Most checkpointing schemes are notoriously expensive from a computational perspective, and developers’ efforts to try to minimize that cost often result in complex, unstable applications. The Co>Operating System was architected to both have extremely high performance and to be robust. The Co>Operating System provides a number of checkpointing alternatives that trade off transaction latency against recovery time. In all cases, the Co>Operating System guarantees that all transactions will ultimately be written once and only once to all target devices (databases, files, and queues).
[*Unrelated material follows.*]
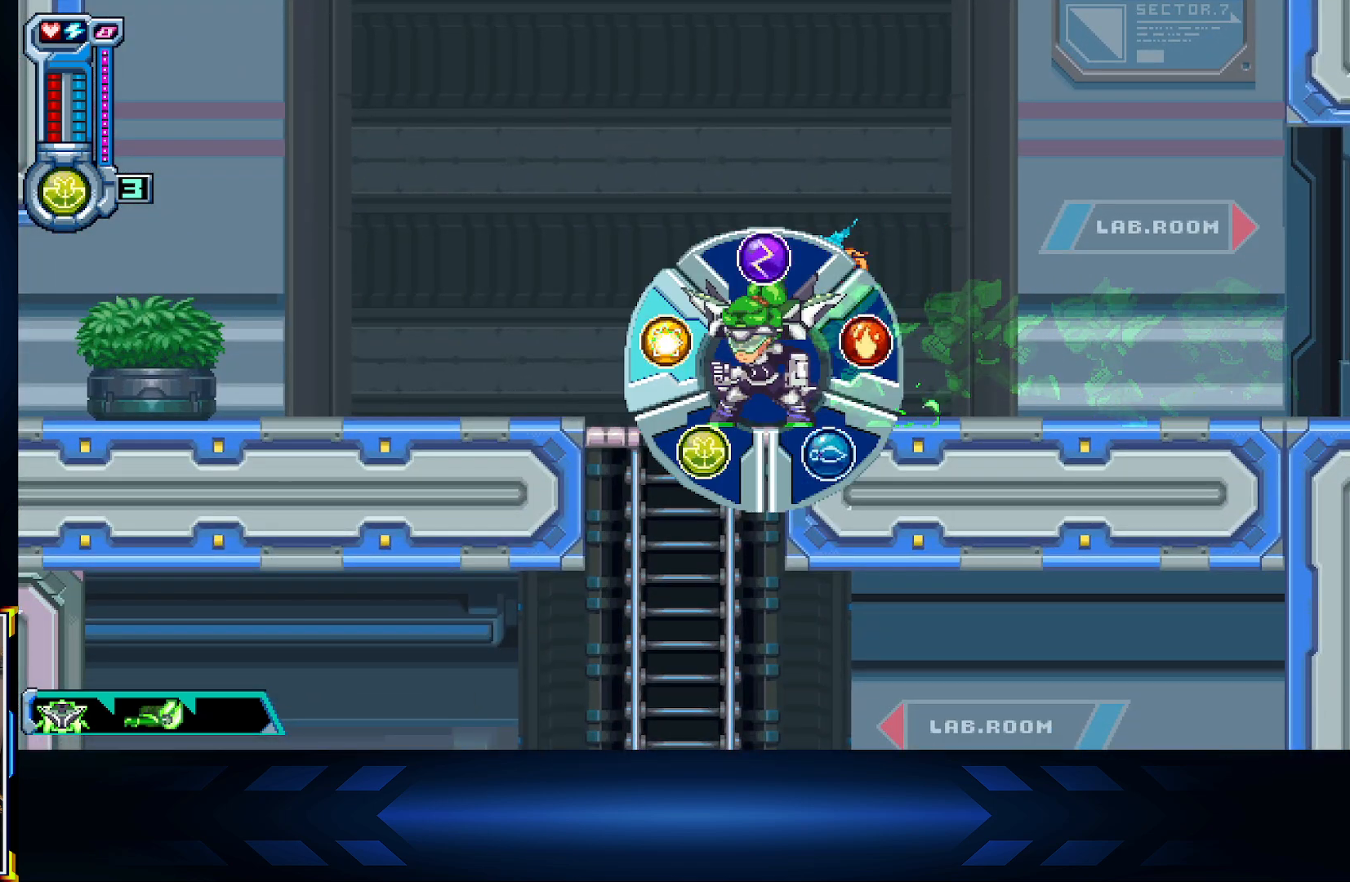
{"buttons": ["DPAD_LEFT"], "left_stick": "center", "right_stick": "center", "events": [[17, "Y", "up"]]}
The Co>Operating System provides two basic mechanisms for checkpointing. The best known is the XA standard protocol for 2-phase-commit. The Co>Operating System includes a transaction manager that will coordinate commits across disparate databases and queuing products, and can even batch transactions into a single commit to increase throughput.

However, XA has its limitations: it has high computational overhead; it is complex to administer; and it is not supported by all desired input and output devices. As a consequence, most Ab Initio users depend on the Co>Operating System’s native checkpointing mechanism, which is very much like 2-phase-commit. This mechanism works with all input and output devices (databases, files, and queues) to which Ab Initio connects, works across heterogeneous and distributed servers, and is very performant and extremely robust. Ab Initio has even built into its connector components ways of compensating for limitations of certain 3rd party queuing products – for example, in certain products a queue manager crash can result in transactions being delivered more than once.

With the Co>Operating System’s native checkpointing system, developers can control the frequency of checkpoints in a number of ways, such as the number of transactions and elapsed time, or as a result of an event such as a special token in the message stream. Furthermore, they can control the degree of transactional consistency at checkpoint time across multiple output devices. Default settings yield very high performance; transactions are never lost; and the correctness of the application is never sacrificed.

Operational robustness

The Co>Operating System seriously addresses operational requirements for mission-critical, real-time applications. Some example mechanisms include:

  • Running multiple instances of a real-time application simultaneously for load-balancing and failover
  • Bringing down pieces of an application system so that updated modules can be initiated without suspending a 7×24 nonstop system
  • Pooling connections to databases to limit resource usage
  • “Folding” multiple components into a single process to lower CPU overhead and memory footprint
  • Using “micrographs” – dynamically loadable graph logic – to dramatically reduce the use of operating system resources


The Continuous>Flows approach to real-time processing brings together the productivity increases of graphical dataflow implementation, a truly general model for connecting to data streams, and robust mechanisms for reliably checkpointing work and coordinating transactions.